RECORDS SUPPLIED:
----
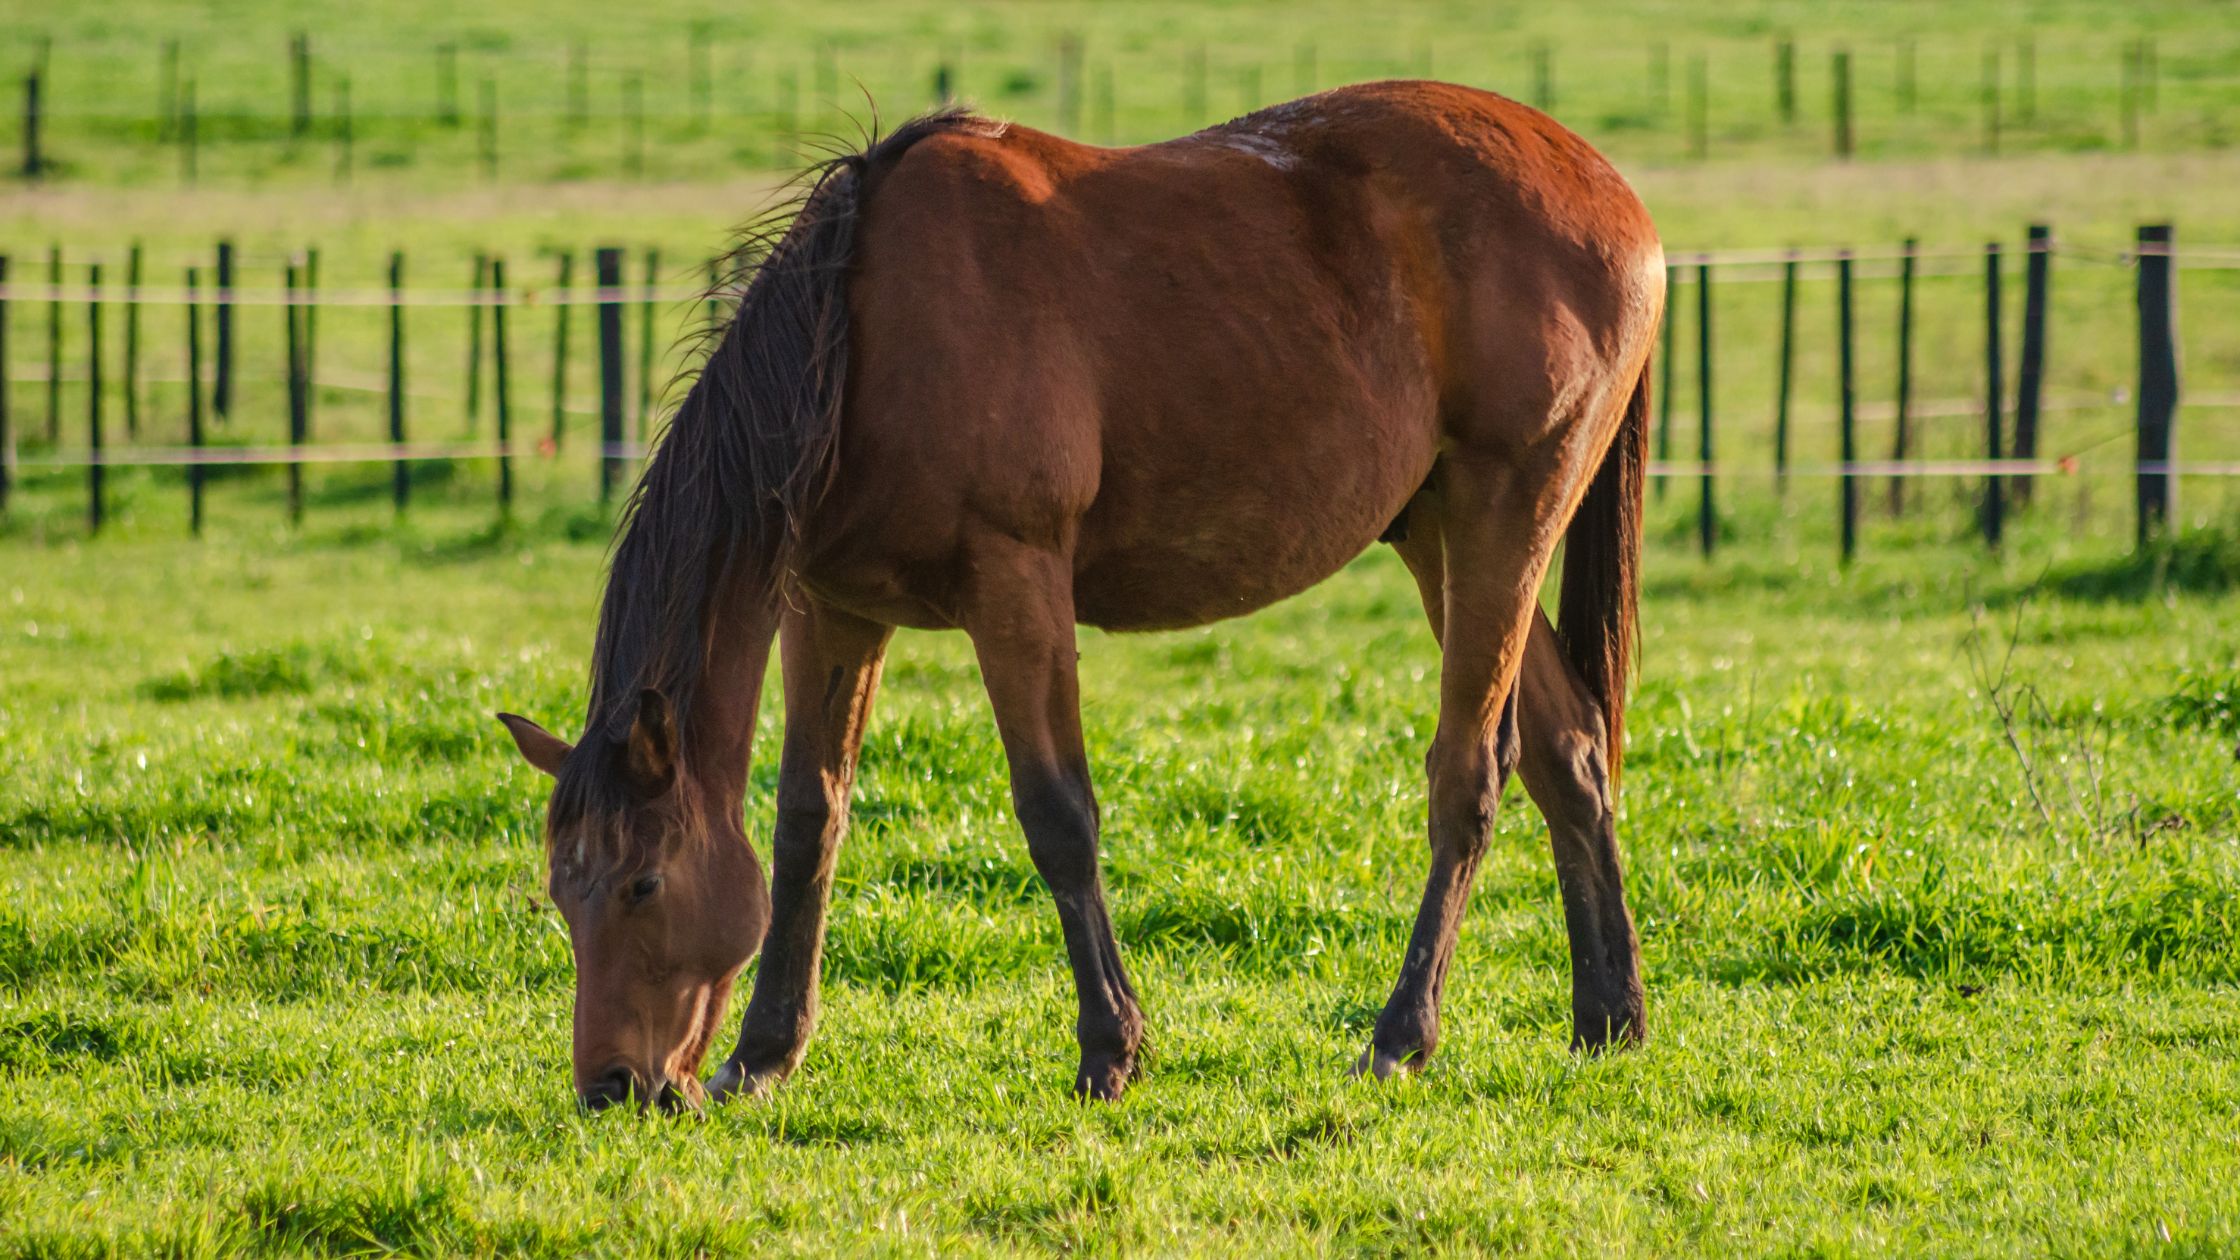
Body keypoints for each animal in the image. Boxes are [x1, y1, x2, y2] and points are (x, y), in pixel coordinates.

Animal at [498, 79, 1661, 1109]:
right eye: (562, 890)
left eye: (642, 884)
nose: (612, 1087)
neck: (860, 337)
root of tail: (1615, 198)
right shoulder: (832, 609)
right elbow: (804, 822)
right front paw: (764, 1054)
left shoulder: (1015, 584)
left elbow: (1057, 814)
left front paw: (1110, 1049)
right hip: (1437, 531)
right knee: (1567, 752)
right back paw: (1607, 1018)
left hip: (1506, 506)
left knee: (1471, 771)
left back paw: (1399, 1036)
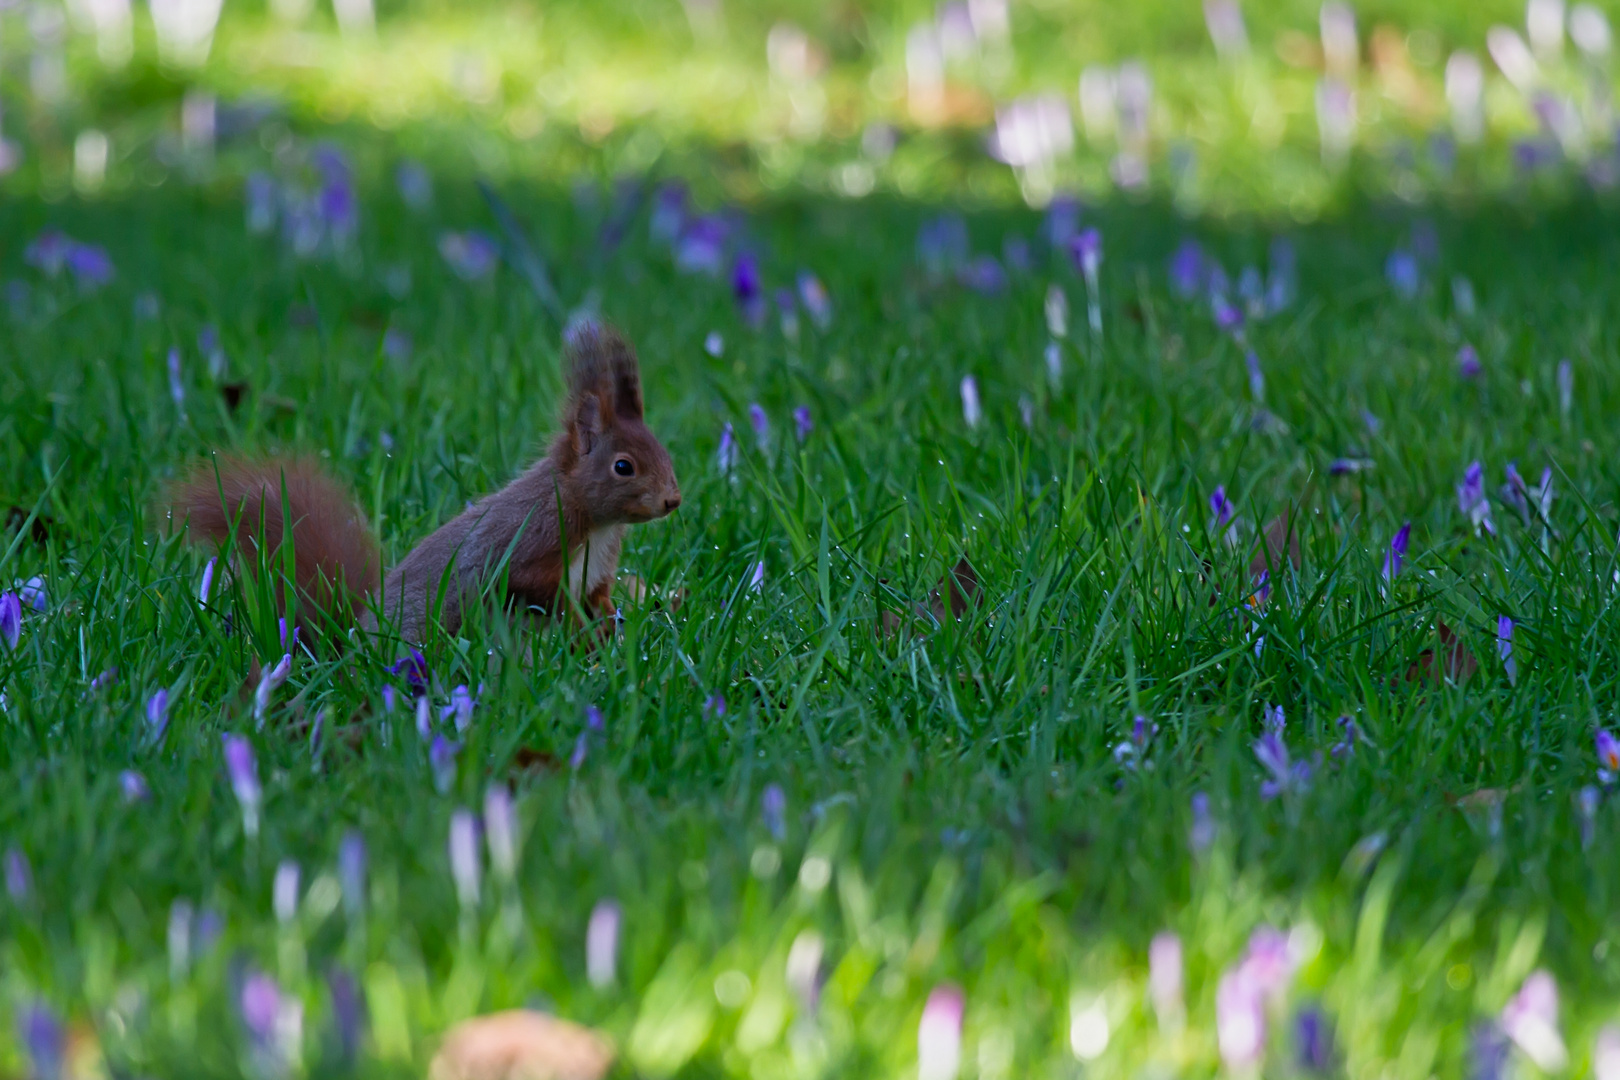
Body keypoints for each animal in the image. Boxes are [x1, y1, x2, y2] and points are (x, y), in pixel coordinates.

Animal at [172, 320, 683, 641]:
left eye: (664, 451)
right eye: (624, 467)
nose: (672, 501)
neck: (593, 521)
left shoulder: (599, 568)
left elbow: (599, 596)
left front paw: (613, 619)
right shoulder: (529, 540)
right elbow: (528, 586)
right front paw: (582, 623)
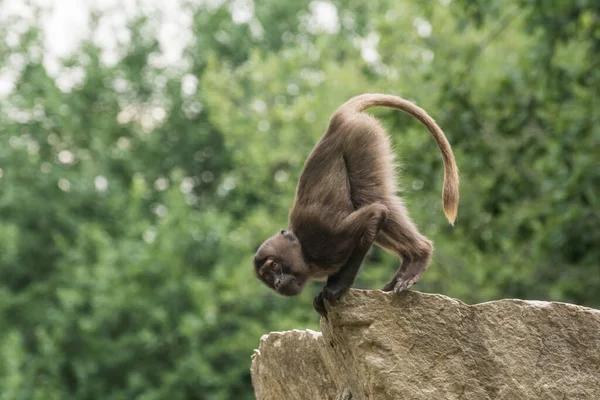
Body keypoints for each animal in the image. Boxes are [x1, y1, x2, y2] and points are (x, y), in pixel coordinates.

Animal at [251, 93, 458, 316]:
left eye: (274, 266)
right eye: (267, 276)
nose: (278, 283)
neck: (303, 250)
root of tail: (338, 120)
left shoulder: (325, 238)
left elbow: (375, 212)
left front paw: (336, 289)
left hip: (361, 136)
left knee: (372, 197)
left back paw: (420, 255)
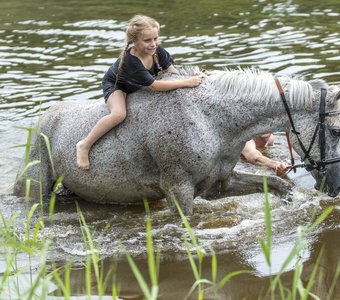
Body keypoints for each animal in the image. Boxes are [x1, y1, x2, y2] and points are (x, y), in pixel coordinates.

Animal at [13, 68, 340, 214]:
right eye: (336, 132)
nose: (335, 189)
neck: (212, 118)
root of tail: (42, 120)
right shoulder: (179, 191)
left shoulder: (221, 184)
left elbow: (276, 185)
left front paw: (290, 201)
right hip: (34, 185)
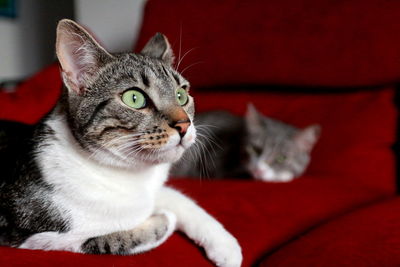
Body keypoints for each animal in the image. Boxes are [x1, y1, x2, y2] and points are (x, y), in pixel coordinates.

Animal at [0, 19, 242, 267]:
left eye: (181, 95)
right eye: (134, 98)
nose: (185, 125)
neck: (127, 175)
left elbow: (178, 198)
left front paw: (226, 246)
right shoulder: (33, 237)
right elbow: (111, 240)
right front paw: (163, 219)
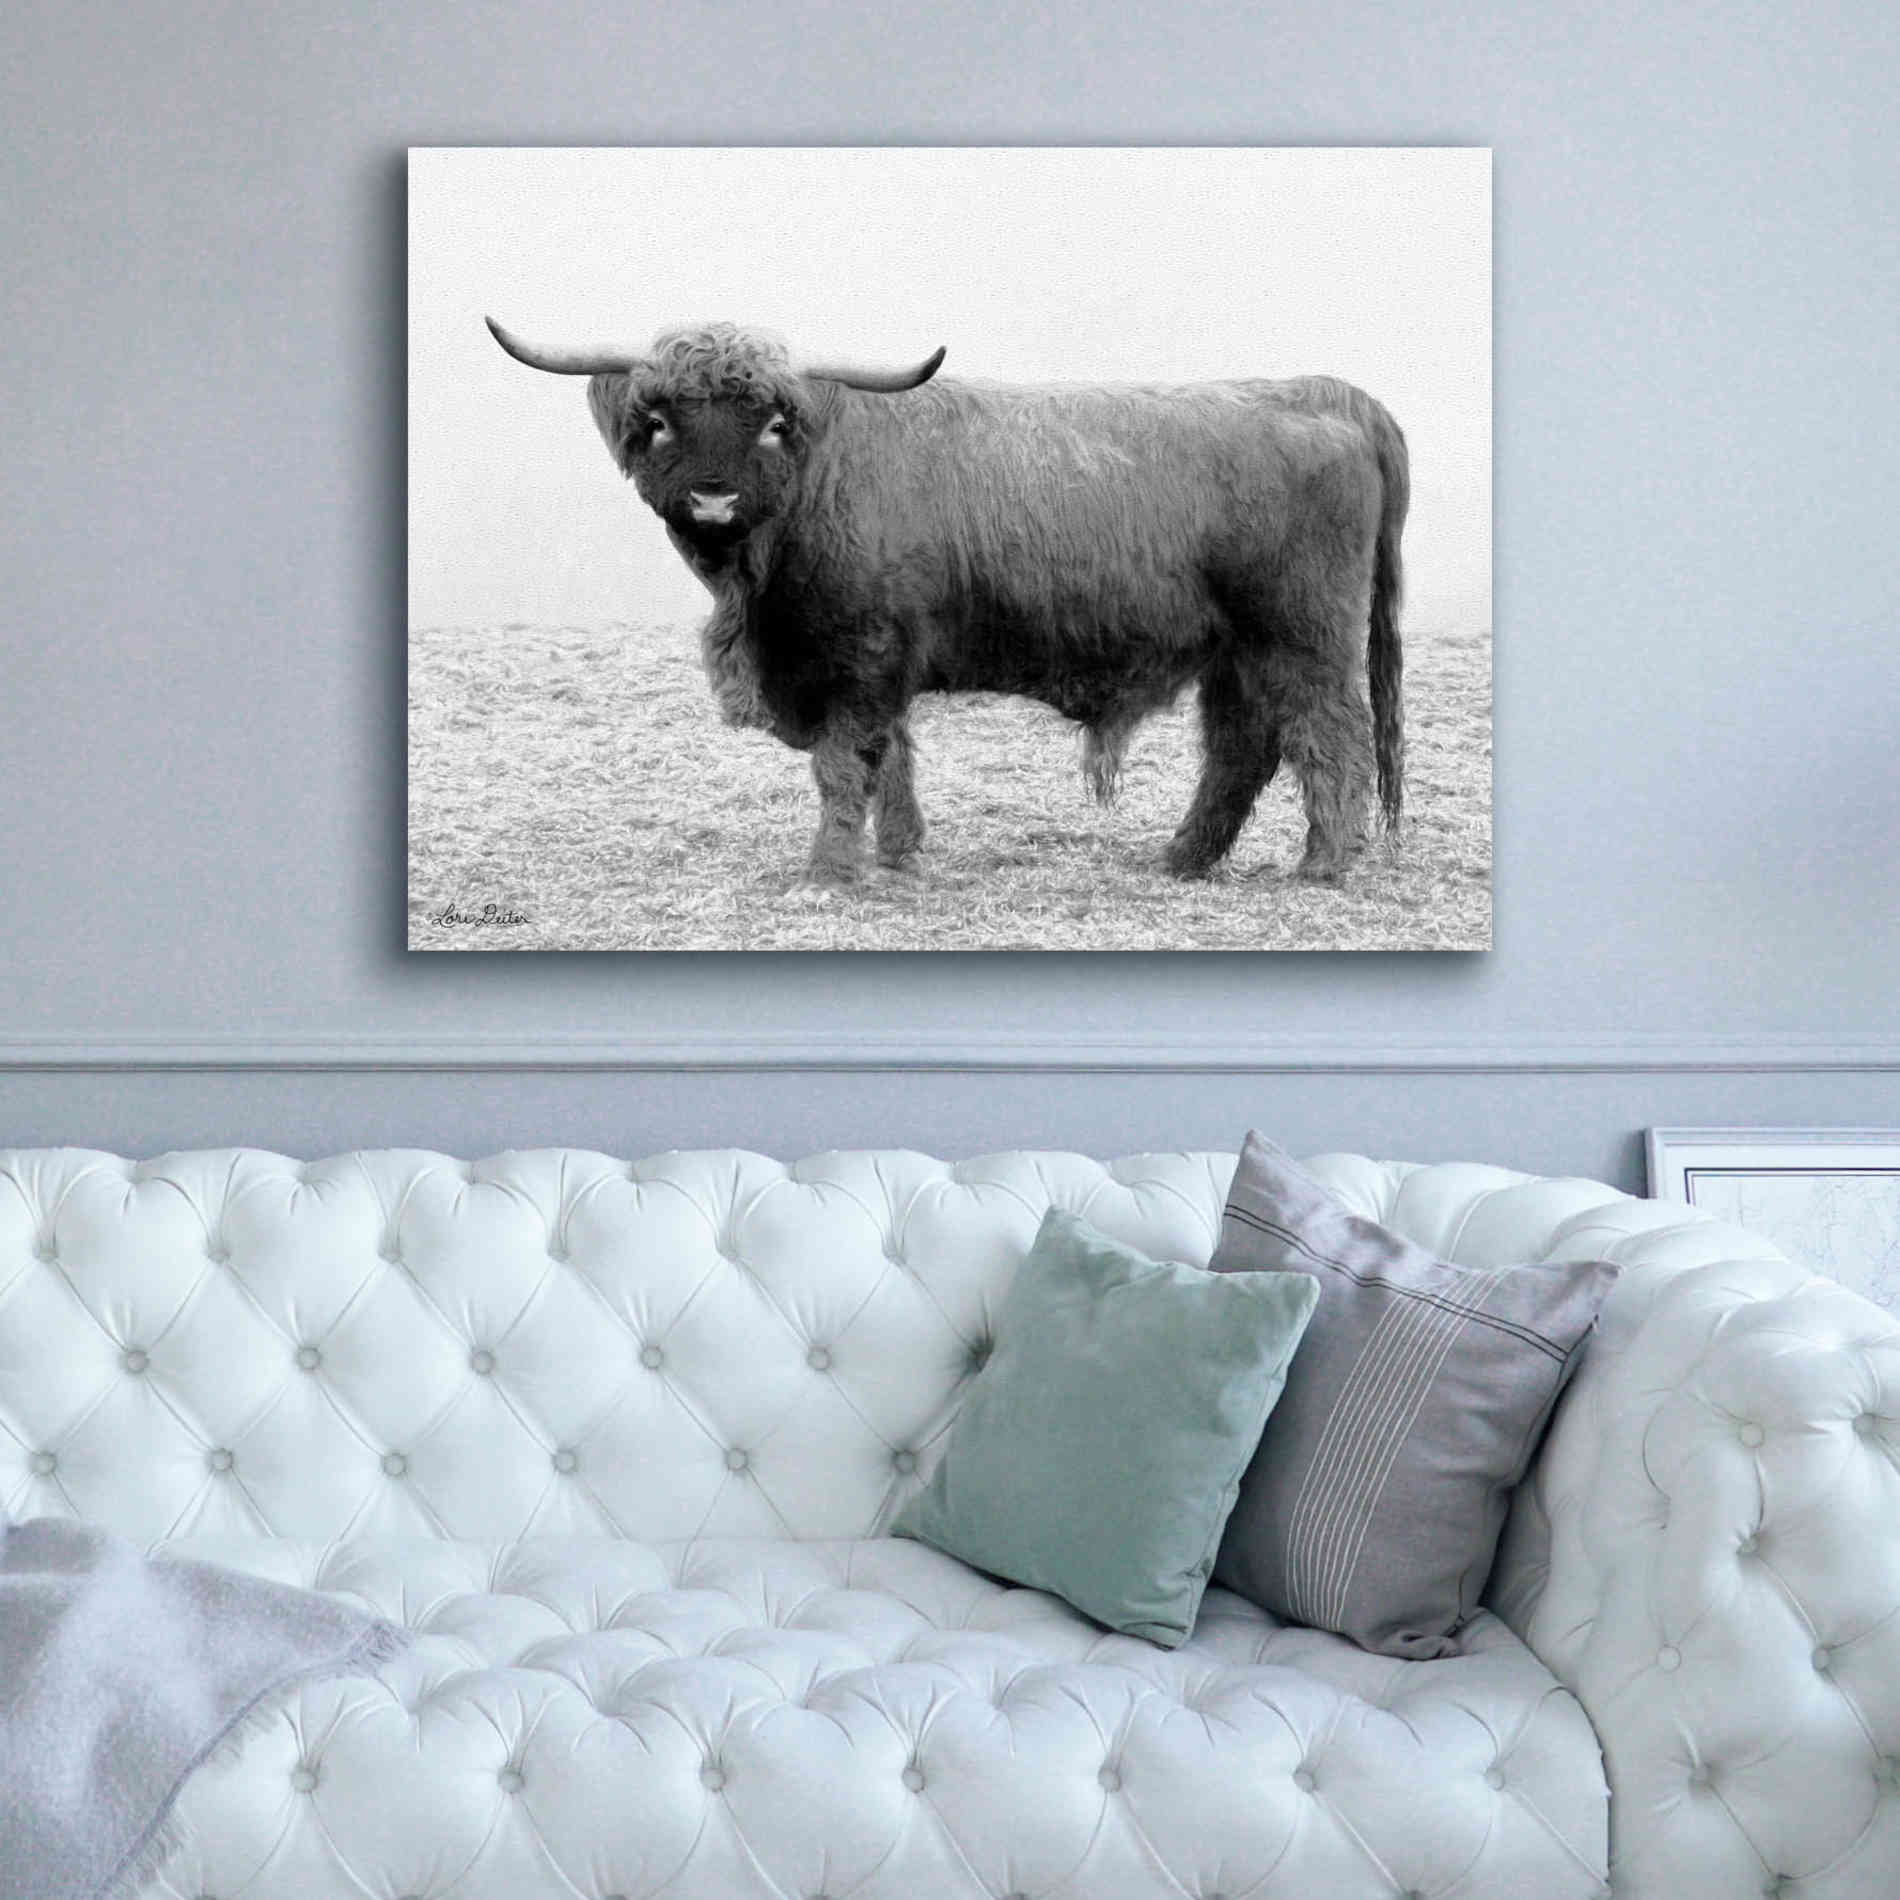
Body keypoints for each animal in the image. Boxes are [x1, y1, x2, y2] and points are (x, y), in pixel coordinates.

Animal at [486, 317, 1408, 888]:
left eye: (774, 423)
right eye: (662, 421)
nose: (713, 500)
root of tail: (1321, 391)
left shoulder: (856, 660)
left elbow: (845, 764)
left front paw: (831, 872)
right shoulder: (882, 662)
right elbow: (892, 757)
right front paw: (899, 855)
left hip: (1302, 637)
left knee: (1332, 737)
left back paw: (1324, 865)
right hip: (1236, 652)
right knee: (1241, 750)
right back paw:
----
WHAT THIS TASK INVOLVES: Every line in the listing that holds the string "root" should be copied out.

SOLUTION:
root of tail: (1615, 198)
root of tail: (338, 120)
root of tail: (42, 120)
root of tail: (1321, 391)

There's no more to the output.